**Aim**
Give back only the part of the data below that opens with the line containing "country: Peru" and closes with the line containing "collection date: 1953-06-23", with "catalogue" replaced by "catalog" and nothing else changed.

**Record set**
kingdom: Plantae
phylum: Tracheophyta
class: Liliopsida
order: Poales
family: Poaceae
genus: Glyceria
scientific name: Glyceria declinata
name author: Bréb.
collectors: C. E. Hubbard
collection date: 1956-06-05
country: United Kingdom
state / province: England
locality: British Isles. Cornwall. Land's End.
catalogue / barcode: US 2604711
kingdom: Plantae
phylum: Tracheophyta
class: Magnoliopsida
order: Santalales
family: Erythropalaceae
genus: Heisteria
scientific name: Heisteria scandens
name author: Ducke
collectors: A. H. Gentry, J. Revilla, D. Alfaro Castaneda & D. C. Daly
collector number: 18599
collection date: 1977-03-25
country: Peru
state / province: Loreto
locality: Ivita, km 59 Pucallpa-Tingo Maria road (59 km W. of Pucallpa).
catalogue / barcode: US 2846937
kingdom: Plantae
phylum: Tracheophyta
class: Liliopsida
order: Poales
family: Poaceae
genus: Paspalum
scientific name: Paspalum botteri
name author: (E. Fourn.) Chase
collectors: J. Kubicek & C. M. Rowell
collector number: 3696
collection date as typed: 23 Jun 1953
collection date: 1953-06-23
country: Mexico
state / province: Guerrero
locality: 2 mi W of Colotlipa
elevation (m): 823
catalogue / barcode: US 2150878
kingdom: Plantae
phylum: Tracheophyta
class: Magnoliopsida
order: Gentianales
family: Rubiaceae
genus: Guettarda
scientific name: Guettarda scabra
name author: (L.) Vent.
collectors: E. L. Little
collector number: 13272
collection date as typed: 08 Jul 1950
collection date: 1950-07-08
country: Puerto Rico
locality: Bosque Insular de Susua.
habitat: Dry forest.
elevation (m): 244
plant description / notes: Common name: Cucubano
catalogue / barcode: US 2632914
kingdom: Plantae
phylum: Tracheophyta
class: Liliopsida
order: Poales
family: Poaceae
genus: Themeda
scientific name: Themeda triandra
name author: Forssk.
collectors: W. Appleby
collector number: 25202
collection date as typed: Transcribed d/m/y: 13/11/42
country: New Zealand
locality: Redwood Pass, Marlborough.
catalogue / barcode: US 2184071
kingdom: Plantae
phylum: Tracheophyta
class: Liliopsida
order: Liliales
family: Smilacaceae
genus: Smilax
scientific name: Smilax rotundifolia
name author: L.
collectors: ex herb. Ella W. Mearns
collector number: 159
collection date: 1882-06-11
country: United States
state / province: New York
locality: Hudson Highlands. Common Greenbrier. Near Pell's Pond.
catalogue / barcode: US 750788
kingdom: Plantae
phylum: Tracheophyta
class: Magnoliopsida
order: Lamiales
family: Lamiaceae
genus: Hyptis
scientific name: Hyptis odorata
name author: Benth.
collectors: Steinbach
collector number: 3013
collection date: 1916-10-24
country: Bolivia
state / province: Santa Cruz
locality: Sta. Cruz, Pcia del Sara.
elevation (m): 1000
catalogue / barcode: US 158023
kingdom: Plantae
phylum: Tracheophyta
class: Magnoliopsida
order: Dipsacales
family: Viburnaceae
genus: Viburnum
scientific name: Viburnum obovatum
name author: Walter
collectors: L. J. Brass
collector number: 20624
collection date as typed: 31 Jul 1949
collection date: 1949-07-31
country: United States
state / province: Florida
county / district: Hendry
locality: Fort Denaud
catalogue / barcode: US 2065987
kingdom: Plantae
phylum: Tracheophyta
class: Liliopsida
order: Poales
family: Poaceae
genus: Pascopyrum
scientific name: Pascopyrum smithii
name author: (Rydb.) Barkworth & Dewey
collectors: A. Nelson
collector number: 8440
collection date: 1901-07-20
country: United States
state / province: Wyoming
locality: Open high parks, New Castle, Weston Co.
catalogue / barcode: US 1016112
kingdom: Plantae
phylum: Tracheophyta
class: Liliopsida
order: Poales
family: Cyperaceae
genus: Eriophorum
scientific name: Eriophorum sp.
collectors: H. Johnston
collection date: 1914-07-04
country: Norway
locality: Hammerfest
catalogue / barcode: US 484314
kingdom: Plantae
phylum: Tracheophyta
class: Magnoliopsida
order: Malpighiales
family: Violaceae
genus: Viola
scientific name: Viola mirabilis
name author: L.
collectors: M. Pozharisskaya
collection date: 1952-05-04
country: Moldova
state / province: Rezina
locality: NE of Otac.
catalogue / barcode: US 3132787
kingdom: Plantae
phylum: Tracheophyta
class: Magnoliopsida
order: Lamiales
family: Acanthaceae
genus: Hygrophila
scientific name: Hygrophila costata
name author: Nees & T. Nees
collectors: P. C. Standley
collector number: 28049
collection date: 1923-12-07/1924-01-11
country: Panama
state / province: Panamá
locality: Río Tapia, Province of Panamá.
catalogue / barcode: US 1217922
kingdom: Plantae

**Task answer**
country: Peru
state / province: Loreto
locality: Ivita, km 59 Pucallpa-Tingo Maria road (59 km W. of Pucallpa).
catalog / barcode: US 2846937
kingdom: Plantae
phylum: Tracheophyta
class: Liliopsida
order: Poales
family: Poaceae
genus: Paspalum
scientific name: Paspalum botteri
name author: (E. Fourn.) Chase
collectors: J. Kubicek & C. M. Rowell
collector number: 3696
collection date as typed: 23 Jun 1953
collection date: 1953-06-23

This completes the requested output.